Segment Start: PROVIDED ENTRIES

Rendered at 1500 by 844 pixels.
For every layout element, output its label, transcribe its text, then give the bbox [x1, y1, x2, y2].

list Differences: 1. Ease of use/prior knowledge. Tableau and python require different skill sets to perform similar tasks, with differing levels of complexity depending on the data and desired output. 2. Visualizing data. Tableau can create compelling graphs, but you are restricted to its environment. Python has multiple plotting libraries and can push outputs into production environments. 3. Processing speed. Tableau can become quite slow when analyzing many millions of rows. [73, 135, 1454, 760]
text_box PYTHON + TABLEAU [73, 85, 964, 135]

Segment End: PROVIDED ENTRIES
Segment Start: PROVIDED ENTRIES

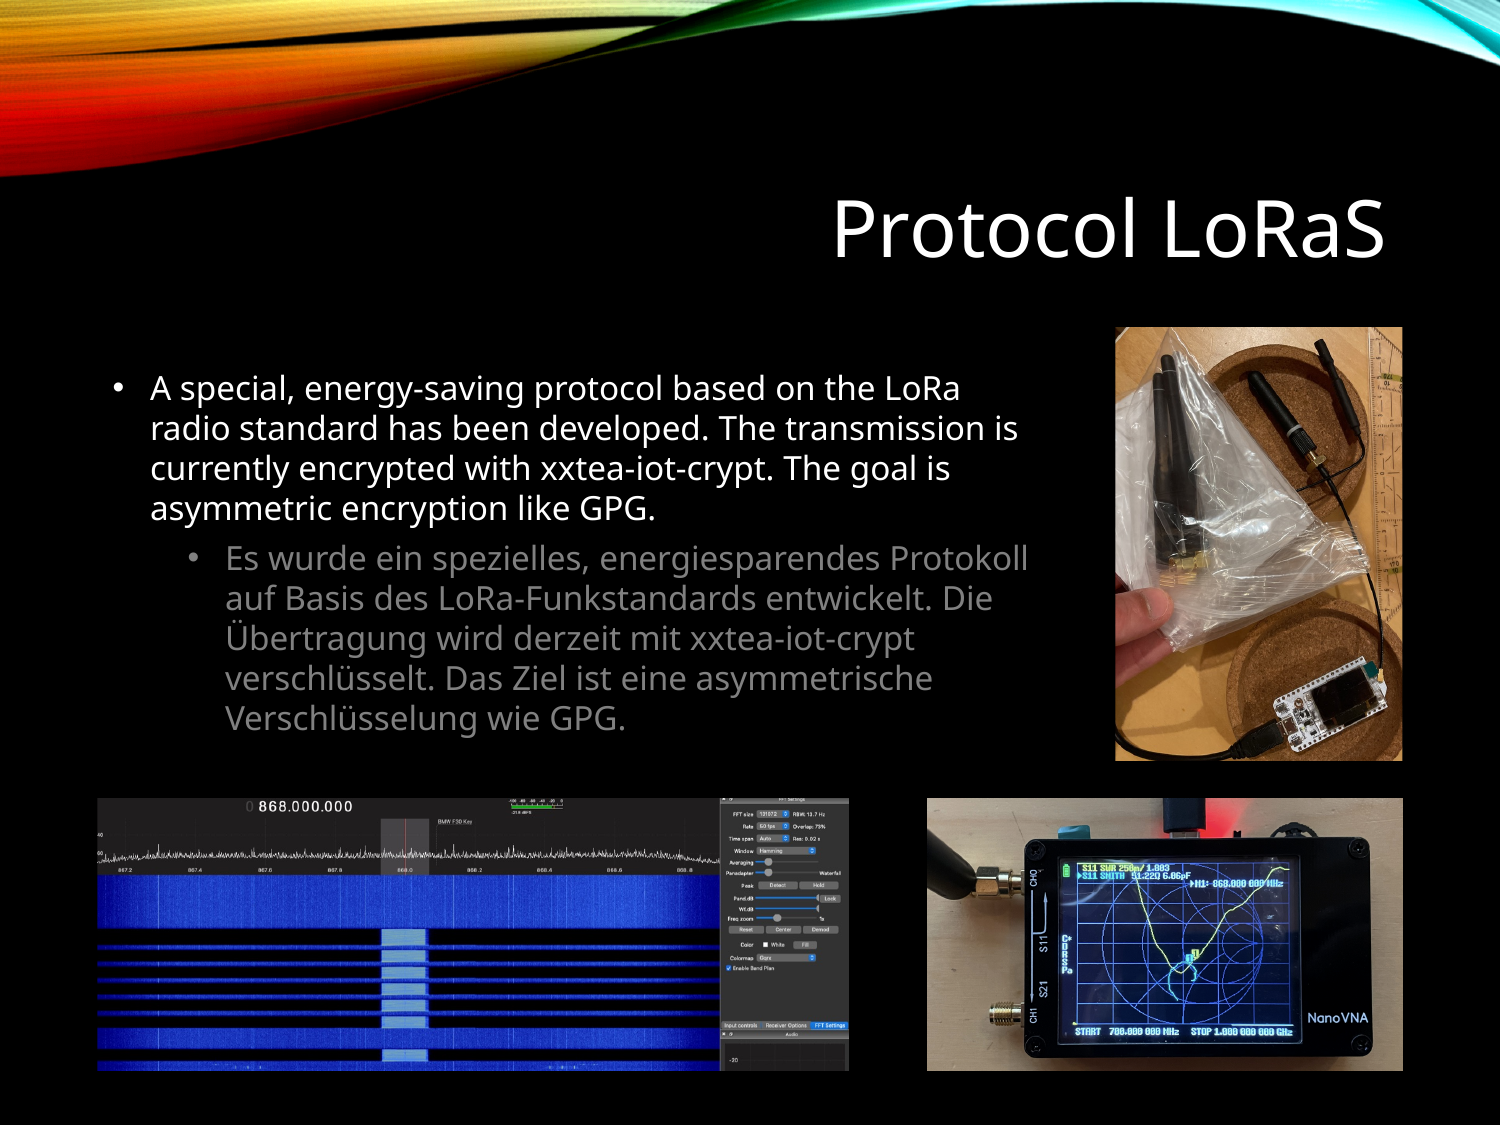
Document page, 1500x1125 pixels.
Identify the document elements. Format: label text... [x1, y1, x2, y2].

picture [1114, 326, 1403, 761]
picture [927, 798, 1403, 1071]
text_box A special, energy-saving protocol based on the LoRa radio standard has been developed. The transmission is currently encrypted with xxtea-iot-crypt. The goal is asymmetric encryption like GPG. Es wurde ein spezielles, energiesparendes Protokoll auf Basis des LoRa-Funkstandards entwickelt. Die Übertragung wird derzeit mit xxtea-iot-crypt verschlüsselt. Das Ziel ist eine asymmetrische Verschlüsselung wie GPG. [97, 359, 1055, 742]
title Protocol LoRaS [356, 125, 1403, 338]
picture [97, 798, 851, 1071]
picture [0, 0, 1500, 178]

Segment End: PROVIDED ENTRIES

TASK TO CARRY OUT:
Show every line of the listing containing the string "pixels" by copying it.

ANSWER:
Rendered at 1500 by 844 pixels.
Document page, 1500x1125 pixels.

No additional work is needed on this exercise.